In it, campaigners, who have spent years fighting for a public inquiry into the scandal and justice for the thousands of victims and their families around the world, claim they were used as "guinea pigs".
Drugs giant Bayer, which took over Schering in 2006, continues to deny Primodos caused deformities in children. But Robin Hayes, founder of the campaign group Association for Children Damaged by Hormone Pregnancy Testing, whose son Sean died aged ten after being born with serious defects, said: "I am convinced, and I will be until my dying day, that this drug was responsible for the death of my child."
Primodos was introduced in 1958. Before this, to confirm a pregnancy, a sample from a woman had to be sent to a lab where, bizarrely, it was injected into a toad. If the toad produced eggs in response to the high levels of hormones, it meant the patient was expecting.
Primodos contained high levels of synthetic progesterone, a hormone that helps maintain pregnancy. Women were told they were pregnant if they did not bleed after taking the tablets. But some of them suffered miscarriages and others had babies missing limbs, or with serious heart defects and other physical deformities. The drugs contained 40 times the dose of a contraceptive pill and 30 times that of a morning-after pill.
Researchers found Primodos pills were used regularly for abortions in countries such as South Korea.
Campaigners believe the extent of the defects unborn babies suffered depended on when the pill was taken during pregnancy, and the precise stage of development.
The alarm was first raised in 1967, but it was eight years before warnings were placed on packaging, and ten years before the medication was withdrawn.
A damages claim was launched in 1982 but dropped over fears that victims would struggle to prove Primodos caused the malformations.
The documentary also found evidence of "a collusion" between Schering and the British regulatory authorities. A study by the Royal College of GPs, part-funded by Schering, linked the drug to birth defects in 1969 and recommended it be withdrawn.
But this was passed to the manufacturer, and not to the victim's families for legal action, a decision the RCGP said followed "due practice". Marie Lyon, chair of the campaign group, described the revelation as 'morally indefensible'.

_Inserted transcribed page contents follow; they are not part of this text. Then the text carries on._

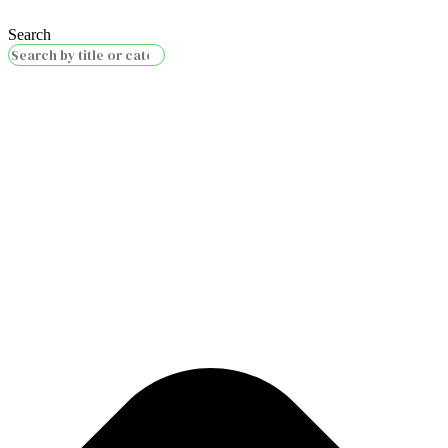
Search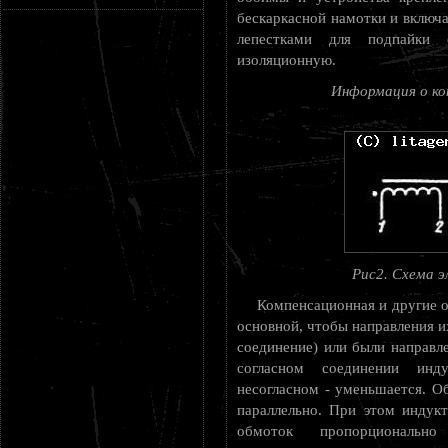
бескаркасной намотки и включа
лепестками для подпайки 
изоляционную.
Информация о ко
Рис2. Схема э
Компенсационная и другие о
основной, чтобы направления и
соединение) или были направле
согласном соединении инду
несогласном - уменьшается. О
параллельно. При этом индук
обмоток пропорциональ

Karl Murphy, 43, was born with multiple deformities he believes were caused by Primodos. He had a cleft palate rectified as a baby but has been left without some fingers, others that stop at the knuckle, and no toes on his left foot.
Karl, from Liverpool, re-formed a campaign group for families - disbanded following the failure of the 1982 legal case - after finding boxes of documents on Primodos in his mother's attic in 2011. All of the damning documents have been handed to the Government's expert working group on Primodos, which meets on March 27. Its findings will be published later this year.
In a statement to the documentary, Bayer says Primodos was on the UK market "in compliance with prevailing laws" at the time. Bayer rejected any suggestion that evidence was concealed and said evidence that the drug caused birth defects was "extremely weak".